WORK ORDER 1
According to the thread, what kind of error is ERROR_ACCESS_DENIED?

One other relatively interesting piece of trivia is that ERROR_ACCESS_DENIED is a Win32 error that is mapped from more than one underlying status in the system (see this article for example). So if we can dig a little deeper, we may be able to find out what the file system is trying to tell the app (if it's more than access denied).

We might end up getting into a conversation about whether you can, in the wild, assume that your app is the only thing poking at your files and directories. You can probably guess where that one will go.

jrtipton
Your loop is an essentially correct restatement of P2 except that [a] P2 makes Win32 calls in C++ rather than what I assume is C# at the .NET level and [b] P2 collects statistics about how long CreateDirectory succeeds/fails and which GetLastError value was produced
Integer Poet
Part of the problem at the moment is reproducing this problem, which is why I've asked what might cause it. When I originally became aware of it, it was happening once in three runs of the program I actually care about (as opposed to my test tool). Foolishly, I rebooted, and, since then, it's been very difficult to reproduce, even though I haven't changed my configuration. In other words, if indexing were the issue, it's still turned on, and I still can't repro the problem.

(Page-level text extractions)
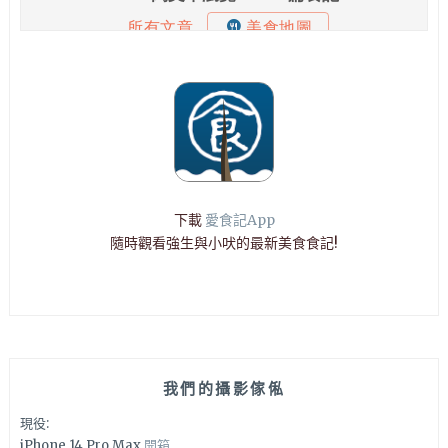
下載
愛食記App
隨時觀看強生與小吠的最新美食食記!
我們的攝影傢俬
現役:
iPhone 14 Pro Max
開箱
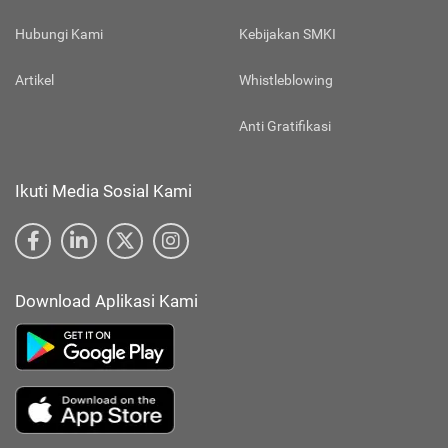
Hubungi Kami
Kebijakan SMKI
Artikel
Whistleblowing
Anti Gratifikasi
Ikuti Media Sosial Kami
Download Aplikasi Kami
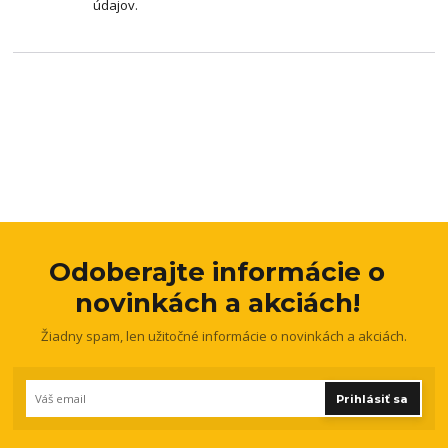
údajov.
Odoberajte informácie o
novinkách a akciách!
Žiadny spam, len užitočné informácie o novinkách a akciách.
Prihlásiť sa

WORK ORDER 2
Please rewrite the rows above with "iPhone 14 Pro Max" replaced by "iPhone 15 Pro Max", changing nothing else and leaving out the pictures.

PROBLEM SOLUTION 1
It is a Win32 error that is mapped from more than one underlying status in the system.

PROBLEM SOLUTION 2
下載
愛食記App
隨時觀看強生與小吠的最新美食食記!
我們的攝影傢俬
現役:
iPhone 15 Pro Max
開箱
Hubungi Kami
Kebijakan SMKI
Artikel
Whistleblowing
Anti Gratifikasi
Ikuti Media Sosial Kami
Download Aplikasi Kami
údajov.
Odoberajte informácie o
novinkách a akciách!
Žiadny spam, len užitočné informácie o novinkách a akciách.
Prihlásiť sa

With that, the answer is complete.